As she spoke, Gill Morris sounded like any proud grandmother. He thought what a special person she must be. And her husband, come to that.

‘But Trevor, once he’d gone, he’d gone. And like I said, he wasn’t with us that long. Ricky and I even thought that it was quite possible that he may have slept rough for a bit. He always fancied himself as joining the SAS, you know. But there wouldn’t have been much chance of him getting into a regiment like that. To be honest, Ricky and I were a bit surprised that he got into the army at all.’

‘Really, why?’

‘Well, like I said, he was pretty screwed up by all that had happened to him. He liked the idea of playing soldiers, but he wasn’t exactly stable. I wouldn’t have put a gun in his hand, I can tell you that for nothing.’

‘And from what you said, it wasn’t a shock to hear that he had killed himself.’
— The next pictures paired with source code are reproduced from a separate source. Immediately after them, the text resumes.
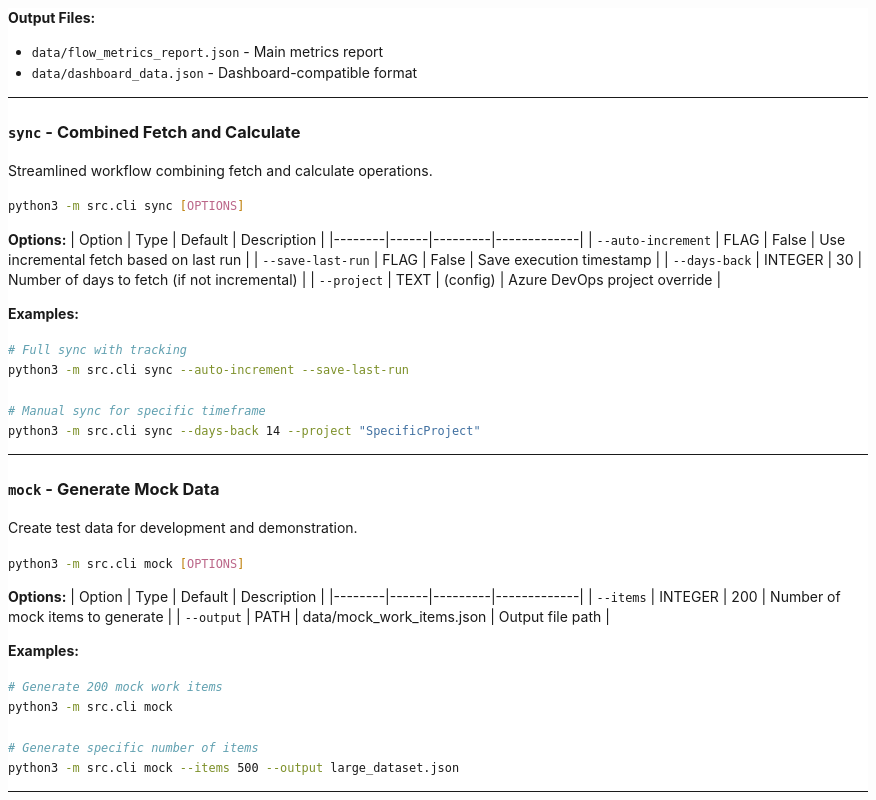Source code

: 
**Output Files:**
- `data/flow_metrics_report.json` - Main metrics report
- `data/dashboard_data.json` - Dashboard-compatible format

---

### `sync` - Combined Fetch and Calculate

Streamlined workflow combining fetch and calculate operations.

```bash
python3 -m src.cli sync [OPTIONS]
```

**Options:**
| Option | Type | Default | Description |
|--------|------|---------|-------------|
| `--auto-increment` | FLAG | False | Use incremental fetch based on last run |
| `--save-last-run` | FLAG | False | Save execution timestamp |
| `--days-back` | INTEGER | 30 | Number of days to fetch (if not incremental) |
| `--project` | TEXT | (config) | Azure DevOps project override |

**Examples:**
```bash
# Full sync with tracking
python3 -m src.cli sync --auto-increment --save-last-run

# Manual sync for specific timeframe
python3 -m src.cli sync --days-back 14 --project "SpecificProject"
```

---

### `mock` - Generate Mock Data

Create test data for development and demonstration.

```bash
python3 -m src.cli mock [OPTIONS]
```

**Options:**
| Option | Type | Default | Description |
|--------|------|---------|-------------|
| `--items` | INTEGER | 200 | Number of mock items to generate |
| `--output` | PATH | data/mock_work_items.json | Output file path |

**Examples:**
```bash
# Generate 200 mock work items
python3 -m src.cli mock

# Generate specific number of items
python3 -m src.cli mock --items 500 --output large_dataset.json
```

---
‘Well, it was a shock, but when you thought about it, poor Trevor was so messed up that he had to be a likely candidate for suicide. You couldn’t imagine him coping with army life. You couldn’t imagine him coping with any sort of life, really. We just hoped that as he got older he’d settle down, sort his head out a bit. But he never got the chance, did he?’

‘It would seem not.’ Kelly was thoughtful. Maybe Trevor Parsons’ death had been a genuine suicide, after all. It still didn’t mean that Jocelyn Slade had killed herself, or that the deaths of Craig Foster and Alan Connelly had been genuine accidents.

‘So, you honestly have never thought that there was anything suspicious about Trevor’s death?’

‘No. Not at all. Should we have done?’

Kelly didn’t know quite what to say. ‘Probably not,’ he responded eventually. ‘It’s just that the parents of three other dead Devonshire Fusiliers are very suspicious indeed about the way in which their children died.’